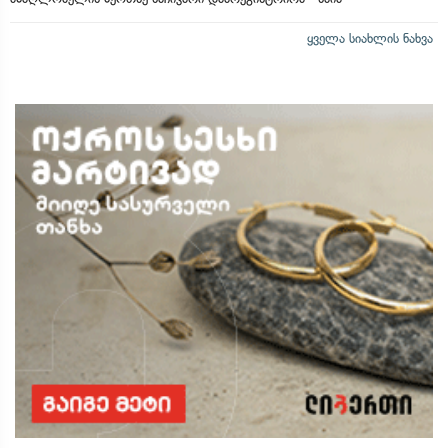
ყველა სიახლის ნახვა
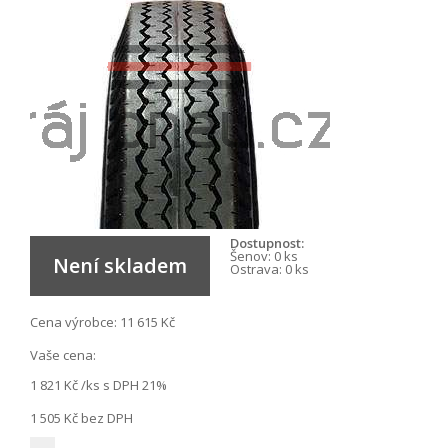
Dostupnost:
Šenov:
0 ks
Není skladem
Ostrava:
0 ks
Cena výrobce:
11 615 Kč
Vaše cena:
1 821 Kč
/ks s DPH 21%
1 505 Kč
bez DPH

Task description: Write the data out again exactly, but without its images.

Reply to the exercise:
ყველა სიახლის ნახვა
Dostupnost:
Šenov:
0 ks
Není skladem
Ostrava:
0 ks
Cena výrobce:
11 615 Kč
Vaše cena:
1 821 Kč
/ks s DPH 21%
1 505 Kč
bez DPH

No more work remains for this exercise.